At the end of rue Rubigon is an open esplanade in front of a modern building with views of the Nauze valley. At the corner of rue Rubigon and rue des Templars is the 11thC Tour de l’Auditeur, the former castle keep. Place Biraben at the highest part of the castrum was the original market place. The hospital is now built along the side of it.

Returning to Places d’Armes along rue des Fillols, takes you past Hôtel Bontemps, a large plain stone building from the 12thC with a 16thC facade. This has a triangular portico above the door with a carved lintel. Windows are large with carved surrounds.

Off Place Croix des Frères is the large stone built Marie. This used to be Couvent des Frères Prëcheurs dating from the 14thC. The octagonal bell tower , a feature of the Belvès skyline, is all that is left of the monastery church.

Église Notre-Dame de Montcuq is a short walk away and is built on top of a hill at the other end of the town to the Castrum. It is all that is left of a 9thC Benedictine Monastery. The choir is 13thC and the rest was rebuilt in the 15thC, having been badly damaged in the Hundred Years War , using the existing masonry.

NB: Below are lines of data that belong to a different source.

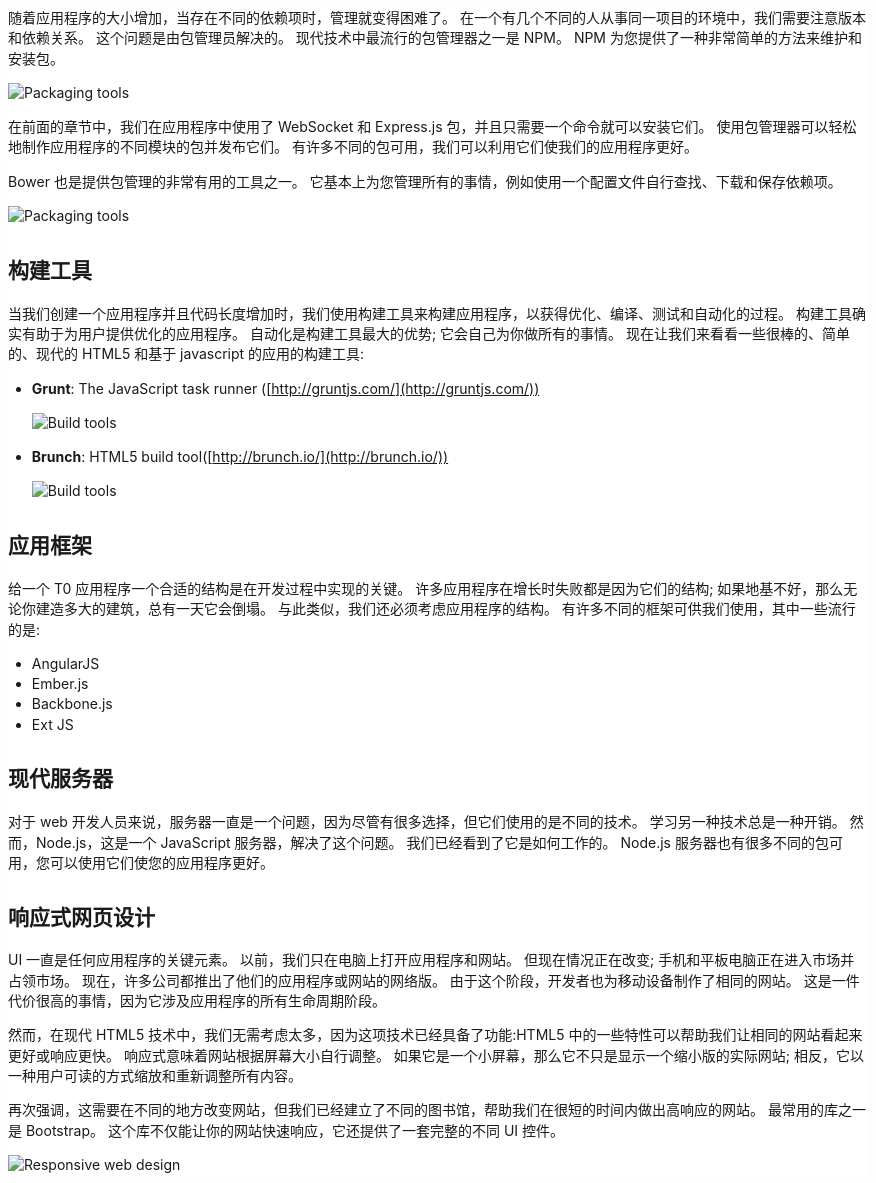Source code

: 随着应用程序的大小增加，当存在不同的依赖项时，管理就变得困难了。 在一个有几个不同的人从事同一项目的环境中，我们需要注意版本和依赖关系。 这个问题是由包管理员解决的。 现代技术中最流行的包管理器之一是 NPM。 NPM 为您提供了一种非常简单的方法来维护和安装包。

![Packaging tools](graphics/B03854_06_04.jpg)

在前面的章节中，我们在应用程序中使用了 WebSocket 和 Express.js 包，并且只需要一个命令就可以安装它们。 使用包管理器可以轻松地制作应用程序的不同模块的包并发布它们。 有许多不同的包可用，我们可以利用它们使我们的应用程序更好。

Bower 也是提供包管理的非常有用的工具之一。 它基本上为您管理所有的事情，例如使用一个配置文件自行查找、下载和保存依赖项。

![Packaging tools](graphics/B03854_06_05.jpg)

## 构建工具

当我们创建一个应用程序并且代码长度增加时，我们使用构建工具来构建应用程序，以获得优化、编译、测试和自动化的过程。 构建工具确实有助于为用户提供优化的应用程序。 自动化是构建工具最大的优势; 它会自己为你做所有的事情。 现在让我们来看看一些很棒的、简单的、现代的 HTML5 和基于 javascript 的应用的构建工具:

*   **Grunt**: The JavaScript task runner ([http://gruntjs.com/](http://gruntjs.com/))

    ![Build tools](graphics/B03854_06_06.jpg)

*   **Brunch**: HTML5 build tool([http://brunch.io/](http://brunch.io/))

    ![Build tools](graphics/B03854_06_07.jpg)

## 应用框架

给一个 T0 应用程序一个合适的结构是在开发过程中实现的关键。 许多应用程序在增长时失败都是因为它们的结构; 如果地基不好，那么无论你建造多大的建筑，总有一天它会倒塌。 与此类似，我们还必须考虑应用程序的结构。 有许多不同的框架可供我们使用，其中一些流行的是:

*   AngularJS
*   Ember.js
*   Backbone.js
*   Ext JS

## 现代服务器

对于 web 开发人员来说，服务器一直是一个问题，因为尽管有很多选择，但它们使用的是不同的技术。 学习另一种技术总是一种开销。 然而，Node.js，这是一个 JavaScript 服务器，解决了这个问题。 我们已经看到了它是如何工作的。 Node.js 服务器也有很多不同的包可用，您可以使用它们使您的应用程序更好。

## 响应式网页设计

UI 一直是任何应用程序的关键元素。 以前，我们只在电脑上打开应用程序和网站。 但现在情况正在改变; 手机和平板电脑正在进入市场并占领市场。 现在，许多公司都推出了他们的应用程序或网站的网络版。 由于这个阶段，开发者也为移动设备制作了相同的网站。 这是一件代价很高的事情，因为它涉及应用程序的所有生命周期阶段。

然而，在现代 HTML5 技术中，我们无需考虑太多，因为这项技术已经具备了功能:HTML5 中的一些特性可以帮助我们让相同的网站看起来更好或响应更快。 响应式意味着网站根据屏幕大小自行调整。 如果它是一个小屏幕，那么它不只是显示一个缩小版的实际网站; 相反，它以一种用户可读的方式缩放和重新调整所有内容。

再次强调，这需要在不同的地方改变网站，但我们已经建立了不同的图书馆，帮助我们在很短的时间内做出高响应的网站。 最常用的库之一是 Bootstrap。 这个库不仅能让你的网站快速响应，它还提供了一套完整的不同 UI 控件。

![Responsive web design](graphics/B03854_06_08.jpg)
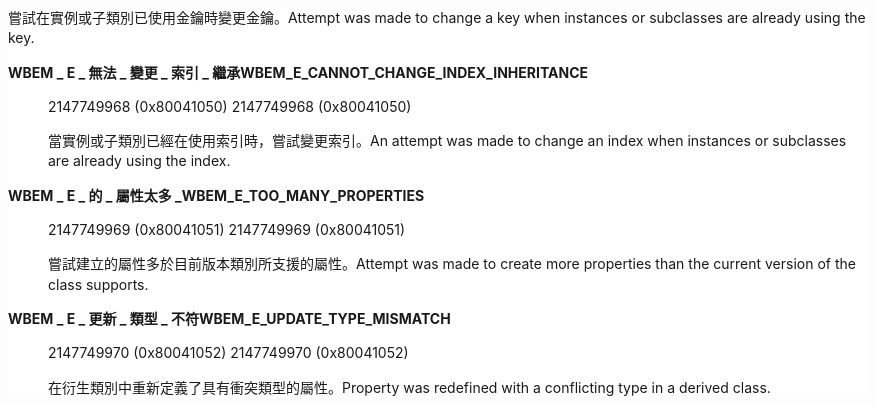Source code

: 
<span data-ttu-id="004fe-381">嘗試在實例或子類別已使用金鑰時變更金鑰。</span><span class="sxs-lookup"><span data-stu-id="004fe-381">Attempt was made to change a key when instances or subclasses are already using the key.</span></span>


</dt> </dl> </dd> <dt>

<span data-ttu-id="004fe-382"><span id="WBEM_E_CANNOT_CHANGE_INDEX_INHERITANCE"></span><span id="wbem_e_cannot_change_index_inheritance"></span>**WBEM \_ E \_ 無法 \_ 變更 \_ 索引 \_ 繼承**</span><span class="sxs-lookup"><span data-stu-id="004fe-382"><span id="WBEM_E_CANNOT_CHANGE_INDEX_INHERITANCE"></span><span id="wbem_e_cannot_change_index_inheritance"></span>**WBEM\_E\_CANNOT\_CHANGE\_INDEX\_INHERITANCE**</span></span>
</dt> <dd> <dl> <dt>

<span data-ttu-id="004fe-383">2147749968 (0x80041050) </span><span class="sxs-lookup"><span data-stu-id="004fe-383">2147749968 (0x80041050)</span></span>
</dt> <dt>



<span data-ttu-id="004fe-384">當實例或子類別已經在使用索引時，嘗試變更索引。</span><span class="sxs-lookup"><span data-stu-id="004fe-384">An attempt was made to change an index when instances or subclasses are already using the index.</span></span>


</dt> </dl> </dd> <dt>

<span data-ttu-id="004fe-385"><span id="WBEM_E_TOO_MANY_PROPERTIES"></span><span id="wbem_e_too_many_properties"></span>**WBEM \_ E \_ 的 \_ 屬性太多 \_**</span><span class="sxs-lookup"><span data-stu-id="004fe-385"><span id="WBEM_E_TOO_MANY_PROPERTIES"></span><span id="wbem_e_too_many_properties"></span>**WBEM\_E\_TOO\_MANY\_PROPERTIES**</span></span>
</dt> <dd> <dl> <dt>

<span data-ttu-id="004fe-386">2147749969 (0x80041051) </span><span class="sxs-lookup"><span data-stu-id="004fe-386">2147749969 (0x80041051)</span></span>
</dt> <dt>



<span data-ttu-id="004fe-387">嘗試建立的屬性多於目前版本類別所支援的屬性。</span><span class="sxs-lookup"><span data-stu-id="004fe-387">Attempt was made to create more properties than the current version of the class supports.</span></span>


</dt> </dl> </dd> <dt>

<span data-ttu-id="004fe-388"><span id="WBEM_E_UPDATE_TYPE_MISMATCH"></span><span id="wbem_e_update_type_mismatch"></span>**WBEM \_ E \_ 更新 \_ 類型 \_ 不符**</span><span class="sxs-lookup"><span data-stu-id="004fe-388"><span id="WBEM_E_UPDATE_TYPE_MISMATCH"></span><span id="wbem_e_update_type_mismatch"></span>**WBEM\_E\_UPDATE\_TYPE\_MISMATCH**</span></span>
</dt> <dd> <dl> <dt>

<span data-ttu-id="004fe-389">2147749970 (0x80041052) </span><span class="sxs-lookup"><span data-stu-id="004fe-389">2147749970 (0x80041052)</span></span>
</dt> <dt>



<span data-ttu-id="004fe-390">在衍生類別中重新定義了具有衝突類型的屬性。</span><span class="sxs-lookup"><span data-stu-id="004fe-390">Property was redefined with a conflicting type in a derived class.</span></span>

The church has been recently restored when 16-18thC wall paintings were discovered.

Belvès may lack the tourists of Beynac and La Roque Gageac but it is an interesting town with a lot to see. We enjoyed it. Visits to see troglodyte houses can be arranged through Tourist Information. but we didn’t do these. Unlike them, it also has a good range of shops for the shopaholic tourist. It has two good bakers and the parking is free.